Während Antibiotika natürlich auch lebensrettend sein können, sind laut CDC-Schätzungen mindestens 30% der ambulanten Antibiotika-Verschreibungen überflüssig13. Die unnötige Einnahme von Antibiotika setzt Sie einem erhöhten Risiko ohne Nutzen aus, und die Risiken umfassen neben CED schwere Krankheiten – und sogar Krebs.

Im Jahr 2014 brachten Wissenschaftler den Einsatz von Antibiotika mit einem leicht erhöhten Risiko (8% bis 11%), Darmkrebs zu entwickeln in Verbindung, der auch als Darmkrebs bekannt ist, möglicherweise aufgrund von Veränderungen des Darmmikrobioms14.

Ebenso haben frühere Untersuchungen auch gezeigt, dass Menschen mit weniger Bakterienvielfalt in ihrem Magen-Darm-Trakt mit größerer Wahrscheinlichkeit Dickdarmkrebs entwickeln15.

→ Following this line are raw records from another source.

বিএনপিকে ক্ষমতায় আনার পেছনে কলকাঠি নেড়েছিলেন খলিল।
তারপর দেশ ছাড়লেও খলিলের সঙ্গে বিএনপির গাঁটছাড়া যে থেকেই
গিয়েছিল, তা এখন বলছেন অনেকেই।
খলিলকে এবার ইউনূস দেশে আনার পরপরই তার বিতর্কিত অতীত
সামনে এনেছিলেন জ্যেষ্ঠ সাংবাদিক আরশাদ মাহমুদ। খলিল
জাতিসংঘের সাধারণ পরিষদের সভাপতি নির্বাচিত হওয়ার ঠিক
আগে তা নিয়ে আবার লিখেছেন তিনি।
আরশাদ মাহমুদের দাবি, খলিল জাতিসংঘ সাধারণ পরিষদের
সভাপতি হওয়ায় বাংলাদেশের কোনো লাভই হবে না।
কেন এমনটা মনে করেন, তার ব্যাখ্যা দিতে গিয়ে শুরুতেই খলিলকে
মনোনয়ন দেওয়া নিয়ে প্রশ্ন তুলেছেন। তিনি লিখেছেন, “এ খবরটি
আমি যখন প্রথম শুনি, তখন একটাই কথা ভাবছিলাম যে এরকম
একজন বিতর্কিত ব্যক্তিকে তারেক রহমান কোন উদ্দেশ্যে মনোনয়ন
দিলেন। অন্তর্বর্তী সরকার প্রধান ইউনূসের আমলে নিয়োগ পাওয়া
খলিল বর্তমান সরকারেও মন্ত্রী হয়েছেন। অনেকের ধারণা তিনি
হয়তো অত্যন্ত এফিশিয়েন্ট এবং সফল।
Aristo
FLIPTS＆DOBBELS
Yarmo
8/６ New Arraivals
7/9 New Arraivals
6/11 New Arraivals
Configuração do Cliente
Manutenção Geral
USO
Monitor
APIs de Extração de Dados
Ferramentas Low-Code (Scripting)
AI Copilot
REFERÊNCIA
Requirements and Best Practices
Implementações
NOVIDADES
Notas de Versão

Weitere, separate Untersuchungen ergaben, dass Frauen, die zwei Monate oder länger Antibiotika eingenommen hatten, ein erhöhtes Risiko hatten, Dickdarmpolypen zu entwickeln, die eine Vorstufe von Darmkrebs sein können16. Diejenigen, die die Medikamente in ihren jungen 20ern insgesamt mindestens zwei Monate lang einnahmen und 30-Jährige hatten ein um 36% erhöhtes Risiko für Polypen im Vergleich zu denen, die dies nicht taten.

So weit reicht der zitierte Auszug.